How Payroll Management Information System Ensures Data Accuracy
Data quality and relevance are the sole responsibility of the information providers. Payroll Management Information System has incorporated data integrity techniques into its infrastructure.
The data elements are described in detail in the interface control documents as well as the logical data model.
How Payroll Management Information System Provides Redress
Data used in Payroll Management Information System is obtained from CASTLE. The source of data and the possible ability to decline would be at the data sources' level.
Payroll Management Information System data usage is specified in the MOA/MOU defined with FAA. The data providers are the owners of the data and will have license to provide the data to Payroll Management Information System or not to.

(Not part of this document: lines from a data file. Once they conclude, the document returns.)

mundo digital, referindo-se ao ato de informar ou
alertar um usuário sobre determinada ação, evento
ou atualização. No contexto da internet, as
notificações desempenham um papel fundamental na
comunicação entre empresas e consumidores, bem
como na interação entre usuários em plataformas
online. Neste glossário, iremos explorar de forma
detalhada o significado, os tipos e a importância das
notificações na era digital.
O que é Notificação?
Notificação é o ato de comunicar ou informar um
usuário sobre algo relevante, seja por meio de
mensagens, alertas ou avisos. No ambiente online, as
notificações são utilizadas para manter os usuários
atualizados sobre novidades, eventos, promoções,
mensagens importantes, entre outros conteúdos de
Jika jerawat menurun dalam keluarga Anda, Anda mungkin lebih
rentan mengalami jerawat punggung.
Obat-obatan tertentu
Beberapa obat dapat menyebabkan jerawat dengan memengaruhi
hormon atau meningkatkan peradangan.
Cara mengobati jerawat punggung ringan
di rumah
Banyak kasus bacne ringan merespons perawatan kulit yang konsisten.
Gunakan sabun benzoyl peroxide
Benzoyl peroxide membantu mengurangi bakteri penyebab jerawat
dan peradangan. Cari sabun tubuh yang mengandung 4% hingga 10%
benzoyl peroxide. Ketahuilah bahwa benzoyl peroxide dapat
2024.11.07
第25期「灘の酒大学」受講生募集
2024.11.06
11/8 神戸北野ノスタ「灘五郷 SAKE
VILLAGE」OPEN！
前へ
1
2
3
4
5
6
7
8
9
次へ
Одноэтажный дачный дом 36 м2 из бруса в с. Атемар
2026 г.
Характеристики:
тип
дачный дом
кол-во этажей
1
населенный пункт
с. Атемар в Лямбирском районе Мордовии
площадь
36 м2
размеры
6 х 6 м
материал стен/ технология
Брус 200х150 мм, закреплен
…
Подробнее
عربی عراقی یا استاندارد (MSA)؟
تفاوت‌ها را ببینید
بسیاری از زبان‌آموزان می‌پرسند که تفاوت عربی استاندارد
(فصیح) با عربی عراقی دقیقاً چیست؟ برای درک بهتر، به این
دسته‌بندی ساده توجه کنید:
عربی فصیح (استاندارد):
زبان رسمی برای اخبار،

How Payroll Management Information System Secures Information
Payroll Management Information System takes appropriate security measures to safeguard PII and other sensitive data. Payroll Management Information System applies DOT security standards, including but not limited to routine scans and monitoring, back-up activities, and background security checks of Maritime Administration employees and contractors.
Data access is determined by permission levels and role based access controls. Users have certain rights based on account type. Users entering Payroll Management Information System are required authenticating with a unique identification and password. System security policy guidelines provide for the creation of secure complex passwords. Users register for an account on the Payroll Management Information System application. The Payroll Management Information System accounts manager reviews then approves/denies access to Payroll Management Information System.
|System Administrator||Full Access||Administrators have permissions to provide management of the infrastructure|
|Maritime Administration Manager||Read, Write||Modify Managers have limited permissions based on roles, they have the ability to manage the application|
|Maritime Administration User||Read, Write||Users are limited by role based permissions that allow them to write new data and to run reports|
|Other Federal Entity||Read||Other federal agency users are restricted by role based permissions to only view data and run reports|
|Industry Partner||Read||Industry Partners are restricted by role based permissions to only view data and run reports|
After initial certification and accreditation, Payroll Management Information System will have a Certification and Accreditation performed every 3 years to ensure it meets agency and Federal requirements. Additional activities are performed more frequently to ensure Payroll Management Information System meets regulatory security requirements.
A favorable risk assessment was performed in 2008 for the Payroll Management Information System. Unacceptable risks found during this risk assessment were noted in a plan of action and milestones document that was subsequently remediated by the system owner.
The Maritime Administration IT Security team performs continuous monitoring activities for the Payroll Management Information System at different frequencies. Operating system and application patches are verified on a weekly basis. Application scanning is used to identify insecure coding practices, improper configurations, and areas of non-compliance with privacy laws. Furthermore, an Intrusion Prevention System aids in the detection of potential intruders and minimizes their impact if success is achieved.
How Long Payroll Management Information System Retains Information
Data retention will be based on legal requirements pertaining contractual service obligations.
System of Records
Payroll Management Information System contains information that is part of a System of Records subject to the Privacy Act, because it is searched by an individual's social security number. In some cases, such as DOT/OST, the Department of Transportation controls the data and maintains System of Records responsibilities.
Payroll Management Information System has been certified and accredited in accordance with DOT information technology security standard requirements.